Bild: Mit Gottes Hilfe: Angela Merkel
BERLIN taz | Im November 2012 passierte im Bundestag etwas Seltenes. Angela
Merkel, die sonst jedes Publikum einzuschläfern weiß, hatte einen Lacher.
„Ein nüchterner Blick auf die Fakten zeigt: Dies ist die erfolgreichste
Regierung seit der Wiedervereinigung“, sagte die Kanzlerin. Die Opposition
johlte. Ist etwas dran an dem Fazit? Ist Schwarz-Gelb den im
Koalitionsvertrag selbst gesetzten Ansprüchen gerecht geworden? Oder den
Wahlversprechen von 2009?
Lassen wir beiseite, dass in dieser Regierung auffällig viele Minister
ausgewechselt wurden: Jung, zu Guttenberg, Brüderle, Schavan und Röttgen.
Schauen wir, ganz nüchtern, auf Inhalte: 2009 kündigte die FDP Maßnahmen
gegen Monopole an – etwa bei Energiekonzernen. Die FDP wollte sich als
ordoliberale Wächter inszenieren, der für einen fairen Markt sorgt. Deshalb
sollte das Kartellamt gestärkt werden. Passiert ist nichts – ebenso wenig
wie beim Subventionsabbau.
Vor allem wollte die FDP unbedingt die Steuern senken, die kalte
Progression beseitigen und ein Drei-Stufen-System in der Einkommenssteuer à
la Friedrich Merz einführen. Doch die vollmundig angekündigte neoliberale
Revolution des deutschen Steuersystems wurde von Kanzlerin Merkel nach der
Pleite bei der Wahl in NRW 2010 kühl abgesagt. Die 24 Milliarden Euro
Steuersenkungen, die im Koalitionsvertrag angekündigt worden waren,
landeten in der Schublade.
Schwarz-Gelb hat die neoliberale Agenda nach ein paar Wahldesastern in den
Ländern notgedrungen fallen gelassen. Auch die Mehrheit im Bundesrat war
perdu. Durchregieren geht in der durch föderale checks and balances
geprägten Republik selten. Allerdings blieb steuerpolitisch auch Sinnvolles
auf der Strecke – etwa die Verbesserung der maroden Finanzlage der
Kommunen.
Es gab wohl noch nie in der bundesdeutschen Geschichte einen
Koalitionsvertrag, der so wenig wert war. Schwarz-Gelb verordnete 2009 die
Laufzeitverlängerung für AKWs – als Fukushima explodierte, verkündeten
Merkel und Westerwelle hastig den Ausstieg aus dem Ausstieg aus dem
Ausstieg. Die auf langfristige Planungssicherheit angewiesene
Energiewirtschaft wirkte angesichts dieses Zickzackkurses irritiert.

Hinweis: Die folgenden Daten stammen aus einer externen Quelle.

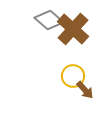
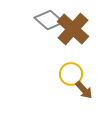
yellow circle: moved 2 px left, 2 px up
brown arrow: moved 1 px left
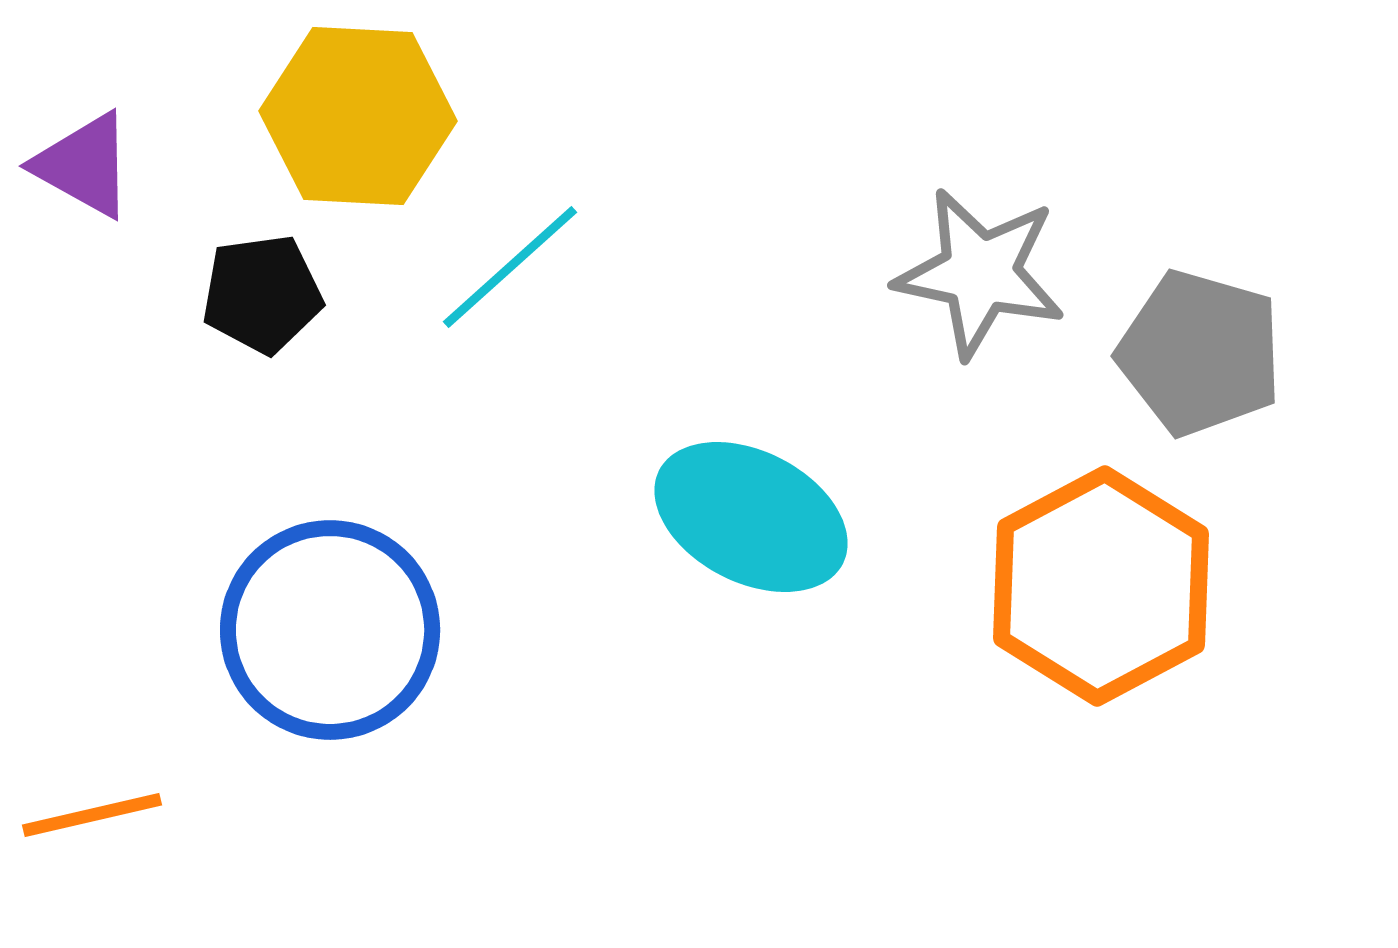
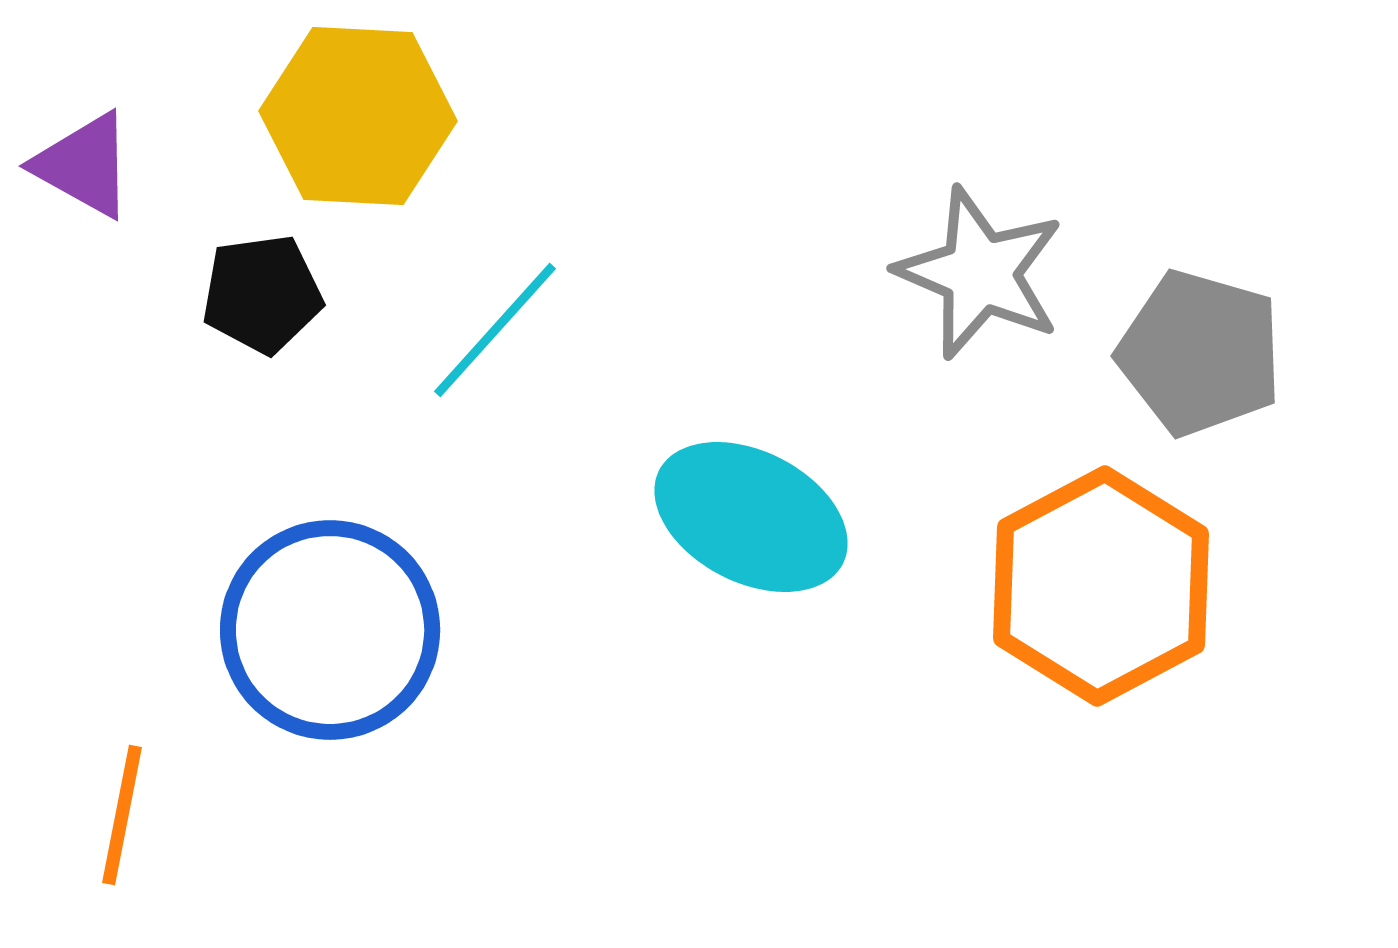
cyan line: moved 15 px left, 63 px down; rotated 6 degrees counterclockwise
gray star: rotated 11 degrees clockwise
orange line: moved 30 px right; rotated 66 degrees counterclockwise
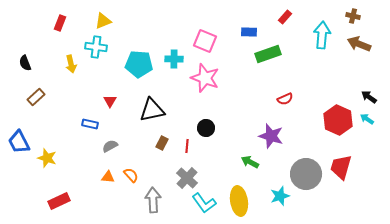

CDU-Umweltpolitiker Klaus Töpfer resümierte, dass es bei der Energiewende
„hapert“.
## Gebrochene Versicherung
Im Koalitionsvertrag fand sich auch noch die Versicherung, dass
Schwarz-Gelb treu zur Wehrpflicht steht. Kurz darauf machte zu Guttenberg
der Wehrpflicht den Garaus, ohne dass sich die Sachlage verändert hatte.
Dass Rüstungsausgaben und Waffenexporte in den letzten vier Jahren um
Milliarden wuchsen, überrascht bei einer konservativ-liberalen Regierung
kaum.
Angela Merkel hat stets versucht, all dies als pragmatische Anpassung an
veränderte Bedingungen zu verkaufen. Doch noch nie hatte eine Regierung so
wenig Plan. Sogar Rot-Grün, das 2002 zur eigenen Verblüffung an der Macht
geblieben war und dem verdutzten Publikum die Agenda 2010 präsentierte,
wirkte überlegter als das hektische Merkel-Westerwelle-Duo.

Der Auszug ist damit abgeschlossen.